■ **Work task**:
Reproduce the items below from the start up to and including the line with "- [x] 위치 정보 입력 구현", switching "terminology" to "vocabulary" and keeping all else unchanged. Leave the pictures out.
- Opening Delimiter -
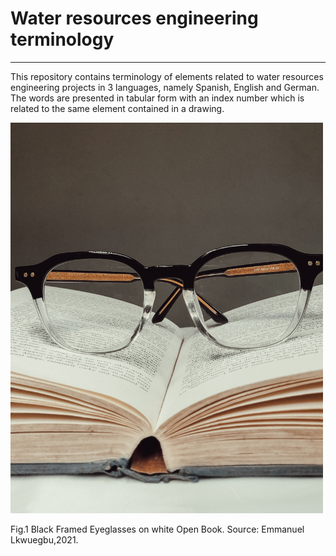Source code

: # Water resources engineering terminology
***


This repository contains terminology of elements related to water resources engineering projects in 3 languages, namely Spanish, English and German. 
The words are presented in tabular form with an index number which is related to the same element contained in a drawing. 



<img src="front_image.jpg" width="500">

Fig.1 Black Framed Eyeglasses on white Open Book. Source: Emmanuel Lkwuegbu,2021.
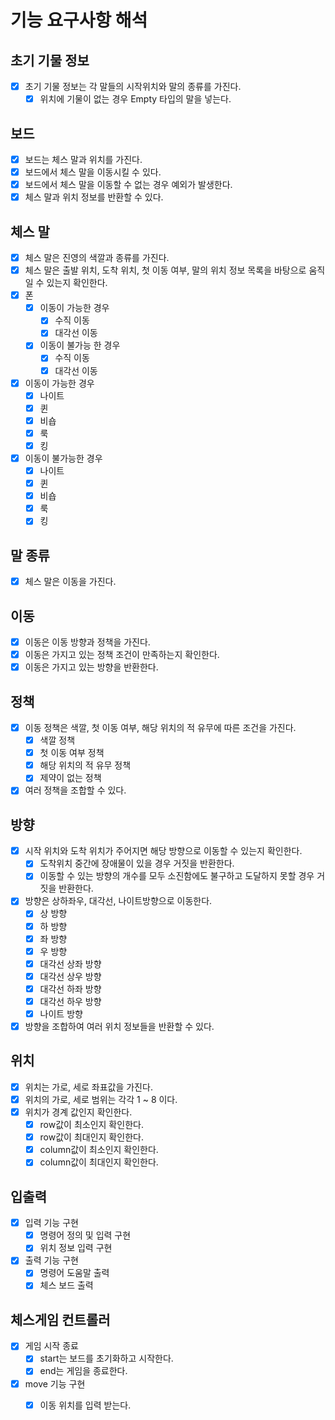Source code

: # 기능 요구사항 해석

## 초기 기물 정보

- [x] 초기 기물 정보는 각 말들의 시작위치와 말의 종류를 가진다.
    - [x] 위치에 기물이 없는 경우 Empty 타입의 말을 넣는다.

## 보드

- [x] 보드는 체스 말과 위치를 가진다.
- [x] 보드에서 체스 말을 이동시킬 수 있다.
- [x] 보드에서 체스 말을 이동할 수 없는 경우 예외가 발생한다.
- [x] 체스 말과 위치 정보를 반환할 수 있다.

## 체스 말

- [x] 체스 말은 진영의 색깔과 종류를 가진다.
- [x] 체스 말은 출발 위치, 도착 위치, 첫 이동 여부, 말의 위치 정보 목록을 바탕으로 움직일 수 있는지 확인한다.
- [x] 폰
    - [x] 이동이 가능한 경우
        - [x] 수직 이동
        - [x] 대각선 이동
    - [x] 이동이 불가능 한 경우
        - [x] 수직 이동
        - [x] 대각선 이동
- [x] 이동이 가능한 경우
    - [x] 나이트
    - [x] 퀸
    - [x] 비숍
    - [x] 룩
    - [x] 킹

- [x] 이동이 불가능한 경우
    - [x] 나이트
    - [x] 퀸
    - [x] 비숍
    - [x] 룩
    - [x] 킹

## 말 종류

- [x] 체스 말은 이동을 가진다.

## 이동

- [x] 이동은 이동 방향과 정책을 가진다.
- [x] 이동은 가지고 있는 정책 조건이 만족하는지 확인한다.
- [x] 이동은 가지고 있는 방향을 반환한다.

## 정책

- [x] 이동 정책은 색깔, 첫 이동 여부, 해당 위치의 적 유무에 따른 조건을 가진다.
    - [x] 색깔 정책
    - [x] 첫 이동 여부 정책
    - [x] 해당 위치의 적 유무 정책
    - [x] 제약이 없는 정책
- [x] 여러 정책을 조합할 수 있다.

## 방향

- [x] 시작 위치와 도착 위치가 주어지면 해당 방향으로 이동할 수 있는지 확인한다.
    - [x] 도착위치 중간에 장애물이 있을 경우 거짓을 반환한다.
    - [x] 이동할 수 있는 방향의 개수를 모두 소진함에도 불구하고 도달하지 못할 경우 거짓을 반환한다.
- [x] 방향은 상하좌우, 대각선, 나이트방향으로 이동한다.
    - [x] 상 방향
    - [x] 하 방향
    - [x] 좌 방향
    - [x] 우 방향
    - [x] 대각선 상좌 방향
    - [x] 대각선 상우 방향
    - [x] 대각선 하좌 방향
    - [x] 대각선 하우 방향
    - [x] 나이트 방향
- [x] 방향을 조합하여 여러 위치 정보들을 반환할 수 있다.

## 위치

- [x] 위치는 가로, 세로 좌표값을 가진다.
- [x] 위치의 가로, 세로 범위는 각각 1 ~ 8 이다.
- [x] 위치가 경계 값인지 확인한다.
    - [x] row값이 최소인지 확인한다.
    - [x] row값이 최대인지 확인한다.
    - [x] column값이 최소인지 확인한다.
    - [x] column값이 최대인지 확인한다.

## 입출력

- [x] 입력 기능 구현
    - [x] 명령어 정의 및 입력 구현
    - [x] 위치 정보 입력 구현

- [x] 출력 기능 구현
    - [x] 명령어 도움말 출력
    - [x] 체스 보드 출력

## 체스게임 컨트롤러

- [x] 게임 시작 종료
    - [x] start는 보드를 초기화하고 시작한다.
    - [x] end는 게임을 종료한다.
- [x] move 기능 구현
    - [x] 이동 위치를 입력 받는다.

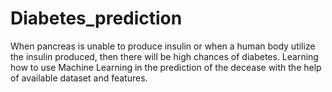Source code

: # Diabetes_prediction
When pancreas is unable to produce insulin or when a human body utilize the insulin produced, then there will be high chances of diabetes.
Learning how to use Machine Learning in the prediction of the decease with the help of available dataset and features.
- Closing Delimiter -
■ **Response**:
Source code

: # Water resources engineering vocabulary
***


This repository contains vocabulary of elements related to water resources engineering projects in 3 languages, namely Spanish, English and German. 
The words are presented in tabular form with an index number which is related to the same element contained in a drawing. 



<img src="front_image.jpg" width="500">

Fig.1 Black Framed Eyeglasses on white Open Book. Source: Emmanuel Lkwuegbu,2021.
Source code

: # 기능 요구사항 해석

## 초기 기물 정보

- [x] 초기 기물 정보는 각 말들의 시작위치와 말의 종류를 가진다.
    - [x] 위치에 기물이 없는 경우 Empty 타입의 말을 넣는다.

## 보드

- [x] 보드는 체스 말과 위치를 가진다.
- [x] 보드에서 체스 말을 이동시킬 수 있다.
- [x] 보드에서 체스 말을 이동할 수 없는 경우 예외가 발생한다.
- [x] 체스 말과 위치 정보를 반환할 수 있다.

## 체스 말

- [x] 체스 말은 진영의 색깔과 종류를 가진다.
- [x] 체스 말은 출발 위치, 도착 위치, 첫 이동 여부, 말의 위치 정보 목록을 바탕으로 움직일 수 있는지 확인한다.
- [x] 폰
    - [x] 이동이 가능한 경우
        - [x] 수직 이동
        - [x] 대각선 이동
    - [x] 이동이 불가능 한 경우
        - [x] 수직 이동
        - [x] 대각선 이동
- [x] 이동이 가능한 경우
    - [x] 나이트
    - [x] 퀸
    - [x] 비숍
    - [x] 룩
    - [x] 킹

- [x] 이동이 불가능한 경우
    - [x] 나이트
    - [x] 퀸
    - [x] 비숍
    - [x] 룩
    - [x] 킹

## 말 종류

- [x] 체스 말은 이동을 가진다.

## 이동

- [x] 이동은 이동 방향과 정책을 가진다.
- [x] 이동은 가지고 있는 정책 조건이 만족하는지 확인한다.
- [x] 이동은 가지고 있는 방향을 반환한다.

## 정책

- [x] 이동 정책은 색깔, 첫 이동 여부, 해당 위치의 적 유무에 따른 조건을 가진다.
    - [x] 색깔 정책
    - [x] 첫 이동 여부 정책
    - [x] 해당 위치의 적 유무 정책
    - [x] 제약이 없는 정책
- [x] 여러 정책을 조합할 수 있다.

## 방향

- [x] 시작 위치와 도착 위치가 주어지면 해당 방향으로 이동할 수 있는지 확인한다.
    - [x] 도착위치 중간에 장애물이 있을 경우 거짓을 반환한다.
    - [x] 이동할 수 있는 방향의 개수를 모두 소진함에도 불구하고 도달하지 못할 경우 거짓을 반환한다.
- [x] 방향은 상하좌우, 대각선, 나이트방향으로 이동한다.
    - [x] 상 방향
    - [x] 하 방향
    - [x] 좌 방향
    - [x] 우 방향
    - [x] 대각선 상좌 방향
    - [x] 대각선 상우 방향
    - [x] 대각선 하좌 방향
    - [x] 대각선 하우 방향
    - [x] 나이트 방향
- [x] 방향을 조합하여 여러 위치 정보들을 반환할 수 있다.

## 위치

- [x] 위치는 가로, 세로 좌표값을 가진다.
- [x] 위치의 가로, 세로 범위는 각각 1 ~ 8 이다.
- [x] 위치가 경계 값인지 확인한다.
    - [x] row값이 최소인지 확인한다.
    - [x] row값이 최대인지 확인한다.
    - [x] column값이 최소인지 확인한다.
    - [x] column값이 최대인지 확인한다.

## 입출력

- [x] 입력 기능 구현
    - [x] 명령어 정의 및 입력 구현
    - [x] 위치 정보 입력 구현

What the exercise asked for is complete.